Having concluded that the trial court's grant of summary


judgment was proper, we next consider the town's contention that
the trial court's subsequent finding that the bridge was public
was erroneous. "Findings of fact by a trial court are binding on
us unless they are not supported by the evidence or are
erroneous as a matter of law." Sommers v. Sommers, 143 N.H. 686,
690, 742 A.2d 94, 97 (1999) (quotation omitted). The town argues
that the trial court erred as a matter of law because the court
never vacated its original finding that no genuine issue of
material fact existed as to whether the bridge was public.

The town contends that the court "failed to place the [town] on
notice that [it] considered ownership of the bridge to be an
unresolved issue . . . [and] deprived the [town] of the
opportunity to present evidence . . . and to fully cross-
examine" the plaintiffs' witnesses. The plaintiffs counter that
they in fact introduced evidence at trial that the bridge and
driveway were public, and that the court has discretion to
reverse an erroneous order on summary judgment sua sponte.

The plaintiffs rely upon Cilley v. New Hampshire Ball Bearings,


Inc., 128 N.H. 401, 514 A.2d 818 (1986). In Cilley, we held that
a trial judge may sua sponte reverse a prior denial of summary
judgment because such power is consistent with the purpose
inherent in RSA 491:8-a of eliminating the expense of trial
where no issue of material fact remains, and because the parties
previously had been granted a full opportunity to be heard on
the motion. See Cilley, 128 N.H. at 405, 514 A.2d at 820.
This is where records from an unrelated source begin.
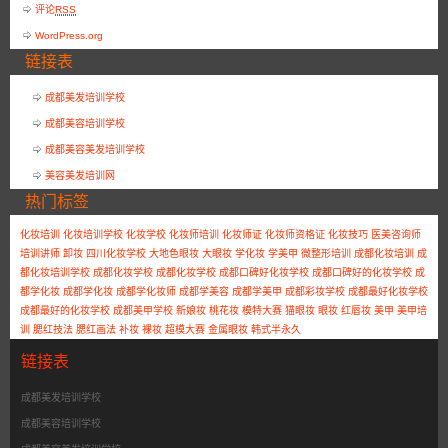
评论
RSS
WordPress.org
链接表
成都美发培训学校
成都美容培训学校
成都美容美发培训学校
美容美发培训网
热门标签
化妆培训
化妆培训学校
化妆学校
化妆师培训
化妆师证
化妆师资格证
化妆技巧
医美咨询师
培训讲师
卸妆
四川化妆学校
大地色眼妆
大眼妆
学化妆
学美甲
微整形培训
成都化妆培训
成
都化妆培训学校
成都化妆学校
成都化妆学校
成都口碑好化妆学校
成都口碑好的化妆学校
成
都学化妆
成都学化妆
成都学化妆师
成都学美容
成都学美甲
成都彩妆学校
成都最好化妆学校
成都最好的化妆学校
成都美甲学校
新娘妆
桃花妆
模特大赛
猫眼妆
眼妆
红唇妆
美甲
美甲培
训
腮红技法
腮红画法
补妆
裸妆
超模大赛
金属眼妆
韩式半永久
链接表
成都美发培训学校
成都美容培训学校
In this case, however, the trial court's initial ruling granted


the town summary judgment on the plaintiffs' claims with respect
to the town's duty to maintain the bridge. "Once a [trial] judge
issues a partial summary judgment order removing certain claims
from a case, the parties have a right to rely on the ruling by
forbearing from introducing any evidence or cross-examining
witnesses in regard to those claims." Leddy v. Standard Drywall,
Inc., 875 F.2d 383, 386 (2d Cir. 1989). Accordingly, unlike the
plaintiff in Cilley, the town justifiably relied upon the trial
court's pretrial ruling and, therefore, was effectively denied
the opportunity to proffer evidence at trial on the issue it
assumed to be settled. See Algie v. RCA Global Communications,
Inc., 891 F. Supp. 875, 883 (S.D.N.Y. 1994), aff'd, 60 F.3d 956
(2d Cir. 1995).

We hold that before a trial court may reverse a pretrial ruling


that disposes of an issue for trial, the court must provide the
parties with notice adequate to "give them an opportunity to
present evidence relating to the newly revived issue" at trial.
Leddy, 875 F.2d at 386. We conclude that the court's finding
that the bridge was public and that the town has a duty to
maintain it was legally erroneous and prejudicial; it was
directly contrary to the court's orders granting partial summary
judgment and denying the plaintiffs' motion to reconsider, and
the court provided no notice that ownership of the bridge was an
issue to be resolved at trial. Accordingly, we reverse the
finding and need not address the town's remaining arguments.

Affirmed in part; reversed in part.

BROCK, C.J., and HORTON and BRODERICK, JJ., did not sit;
DALIANIS, J., was recused and did not sit or participate in the
decision; GRAY, J., retired superior court justice, McHUGH and
GROFF, JJ., superior court justices, sat by special assignment
under RSA 490:3; all who sat concurred.